First-year coach Shane Zimmerman wants to re-brand Lincoln Northeast football into the image of a physical, hard-nosed team.
He’s found the perfect spokesmen to market the new look in senior Caleb Kyes and junior Nick Halleen.
Kyes is a relentless linebacker whom Halleen calls “a headhunter.” At 6-foot-1 and 215 pounds, Kyes has a team-high 24 tackles in three games, including four behind the line of scrimmage, to lead Northeast to two shutout victories.
He gets to hit people offensively as well from his tight end and fullback positions, where he has three touchdowns in four carries during short-yardage, goal-line situations.
Halleen, a 5-9 175-pounder, is right there with his teammate in terms of physical play. As an I-back, he’s pummeled defenses for 354 yards and a pair of touchdowns. He’s made his presence known as well defensively, with 18 tackles from his WILL linebacker spot, five for losses.
“Both of those kids fit the mold we’re trying to establish — blue-collar, let’s go out and get after it,” said Zimmerman, whose 2-1 Rockets play at Norfolk at 7 p.m.

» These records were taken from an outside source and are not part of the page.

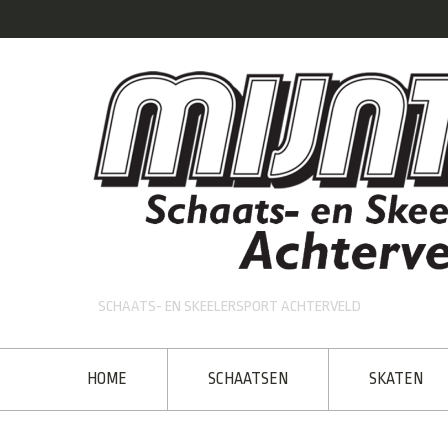
SCHAATS- EN SKEELERSPORT ACHTERVELD
HOME
SCHAATSEN
SKATEN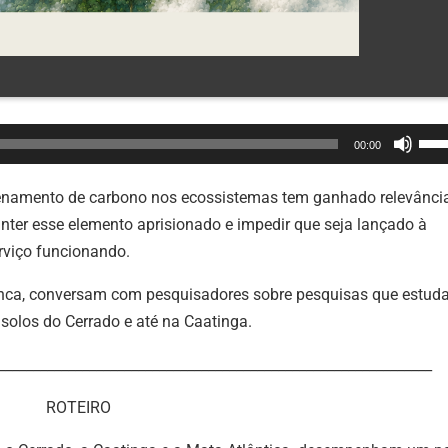
Use
00:00
as
set
enamento de carbono nos ecossistemas tem ganhado relevânci
par
ter esse elemento aprisionado e impedir que seja lançado à
cim
rviço funcionando.
ou
Trinca, conversam com pesquisadores sobre pesquisas que estu
par
solos do Cerrado e até na Caatinga.
bai
par
______________________________________________________________
aum
ROTEIRO
ou
dimi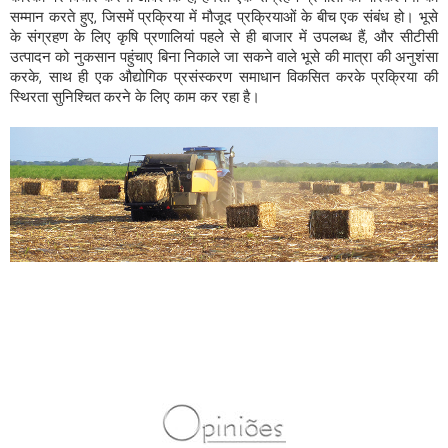
सम्मान करते हुए, जिसमें प्रक्रिया में मौजूद प्रक्रियाओं के बीच एक संबंध हो। भूसे
के संग्रहण के लिए कृषि प्रणालियां पहले से ही बाजार में उपलब्ध हैं, और सीटीसी
उत्पादन को नुकसान पहुंचाए बिना निकाले जा सकने वाले भूसे की मात्रा की अनुशंसा
करके, साथ ही एक औद्योगिक प्रसंस्करण समाधान विकसित करके प्रक्रिया की
स्थिरता सुनिश्चित करने के लिए काम कर रहा है।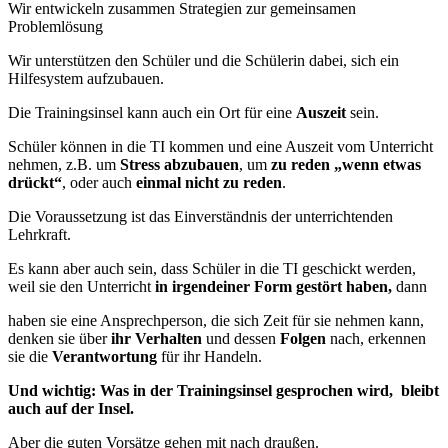
Wir entwickeln zusammen Strategien zur gemeinsamen
Problemlösung
Wir unterstützen den Schüler und die Schülerin dabei, sich ein
Hilfesystem aufzubauen.
Die Trainingsinsel kann auch ein Ort für eine
Auszeit
sein.
Schüler können in die TI kommen und eine Auszeit vom Unterricht
nehmen, z.B. um
Stress abzubauen
, um
zu reden „wenn etwas
drückt“
, oder auch
einmal nicht zu reden
.
Die Voraussetzung ist das Einverständnis der unterrichtenden
Lehrkraft.
Es kann aber auch sein, dass Schüler in die TI geschickt werden,
weil sie den Unterricht
in irgendeiner Form gestört haben,
dann
haben sie eine Ansprechperson, die sich Zeit für sie nehmen kann,
denken sie über
ihr Verhalten
und dessen
Folgen
nach, erkennen
sie die
Verantwortung
für ihr Handeln.
Und wichtig: Was in der Trainingsinsel gesprochen wird, bleibt
auch auf der Insel.
Aber die guten Vorsätze gehen mit nach draußen.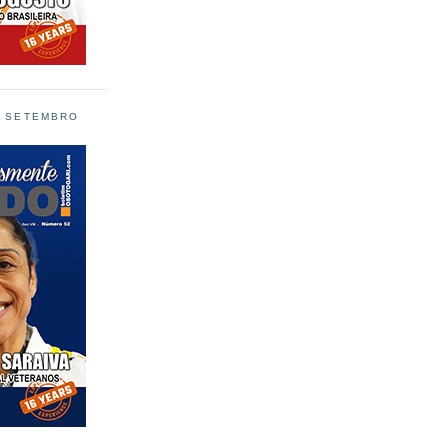
L SETEMBRO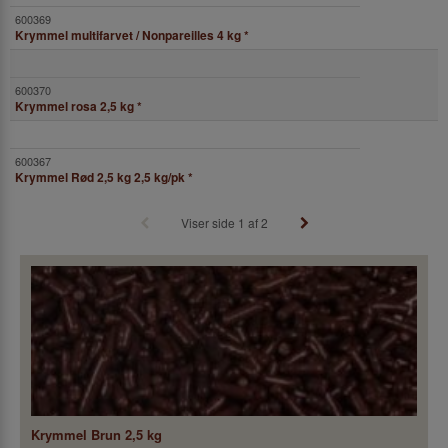
Krymmel multifarvet / Nonpareilles 4 kg
*
Krymmel rosa 2,5 kg
*
Krymmel Rød 2,5 kg 2,5 kg/pk
*
Viser side 1 af 2
Krymmel Brun 2,5 kg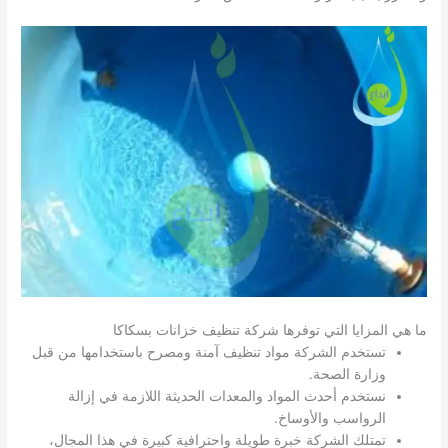
ما هي المزايا التي توفرها شركة تنظيف خزانات بسكاكا
تستخدم الشركة مواد تنظيف آمنة ومصرح باستخدامها من قبل
وزارة الصحة.
نستخدم أحدث المواد والمعدات الحديثة اللازمة في إزالة
الرواسب والأوساخ.
تمتلك الشركة خبرة طويلة واحترافية كبيرة في هذا المجال،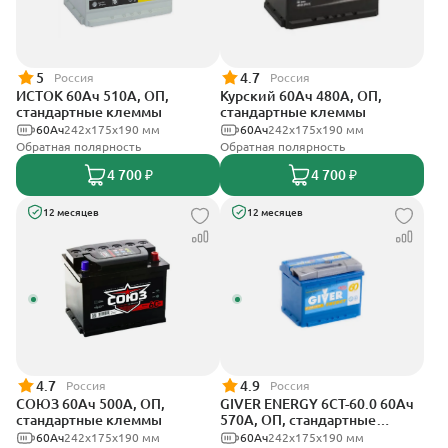
5
4.7
Россия
Россия
ИСТОК 60Ач 510А, ОП,
Курский 60Ач 480А, ОП,
стандартные клеммы
стандартные клеммы
60Ач
242x175x190 мм
60Ач
242x175x190 мм
Обратная полярность
Обратная полярность
4 700 ₽
4 700 ₽
12 месяцев
12 месяцев
4.7
4.9
Россия
Россия
СОЮЗ 60Ач 500А, ОП,
GIVER ENERGY 6СТ-60.0 60Ач
стандартные клеммы
570А, ОП, стандартные
клеммы
60Ач
242x175x190 мм
60Ач
242х175х190 мм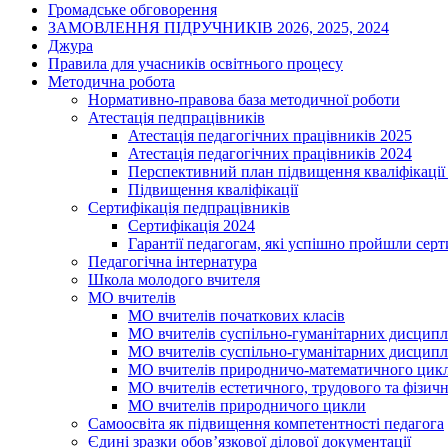
Громадське обговорення
ЗАМОВЛЕННЯ ПІДРУЧНИКІВ 2026, 2025, 2024
Джура
Правила для учасників освітнього процесу
Методична робота
Нормативно-правова база методичної роботи
Атестація педпрацівників
Атестація педагогічних працівників 2025
Атестація педагогічних працівників 2024
Перспективний план підвищення кваліфікації 
Підвищення кваліфікації
Сертифікація педпрацівників
Сертифікація 2024
Гарантії педагогам, які успішно пройшли сер
Педагогічна інтернатура
Школа молодого вчителя
МО вчителів
МО вчителів початкових класів
МО вчителів суспільно-гуманітарних дисциплі
МО вчителів суспільно-гуманітарних дисциплі
МО вчителів природничо-математичного цик
МО вчителів естетичного, трудового та фізич
МО вчителів природничого цикли
Самоосвіта як підвищення компетентності педагога
Єдині зразки обов’язкової ділової документації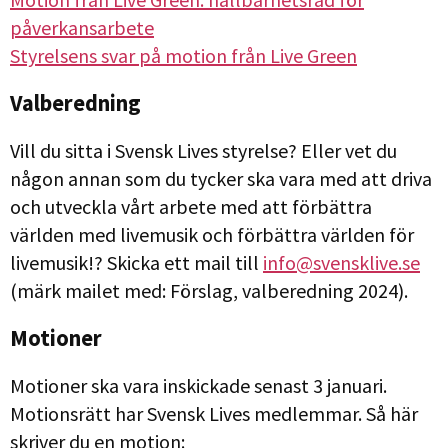
påverkansarbete
Styrelsens svar på motion från Live Green
Valberedning
Vill du sitta i Svensk Lives styrelse? Eller vet du
någon annan som du tycker ska vara med att driva
och utveckla vårt arbete med att förbättra
världen med livemusik och förbättra världen för
livemusik!? Skicka ett mail till
info@svensklive.se
(märk mailet med: Förslag, valberedning 2024).
Motioner
Motioner ska vara inskickade senast 3 januari.
Motionsrätt har Svensk Lives medlemmar. Så här
skriver du en motion: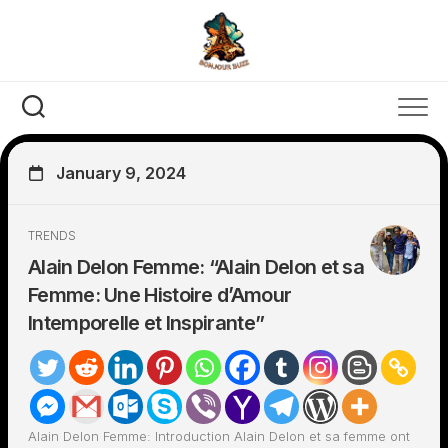
Skip
to
content
January 9, 2024
TRENDS
Alain Delon Femme: “Alain Delon et sa
Femme: Une Histoire d’Amour
Intemporelle et Inspirante”
Alain Delon Femme: Introduction Alain Delon et sa femme ont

Thursday. “We want people to know, win or lose, when you walk off the field after playing Northeast, you were in a physical, hard-fought football game.”
The new approach was welcomed with open arms by Kyes and Halleen.
“Going straight at people helps us set the tone for the game, especially when we line up in the I-formation,” Halleen said. “The junior and senior classes have always had this mindset. Now that we’re the top two (oldest) classes and the leaders, we’re starting to show people that.
“I know Caleb always finds someone to hit (block) when I have the ball, and our linemen, they’re feisty,” Halleen added. “They like to get after it.”
Zimmerman, an assistant last season at Western State in Colorado, says Kyes is a college prospect at either the Division I or Division II level. "He definitely likes to hit things,” Zimmerman said about his star linebacker.
Kyes says the coach’s emphasis on increased contact in practice this season is making a difference in the games.
“We’re out there every day at practice basically playing a game, and he’s teaching physicality the whole time. We love it,” Kyes said. “What we’re focusing on this year is getting 11 hats to the ball. We do a lot of that in practice because that’s what makes you successful. He really stresses hustle, going as hard as you can for six seconds every play.”
The Rockets also started the 2017 season 2-1, then lost their final six games. Northeast has 11 starters back offensively and nine on defense, and both Kyes and Halleen said the team learned valuable lessons from the slide a year ago, which should serve them well for the remainder of the 2018 season.
“This year is a whole different mindset,” Kyes said. “Everything about this season is different from last. If we can win this game (against Norfolk), we’ll have quite a bit of momentum heading into the rest of the season, and that’s what we need.”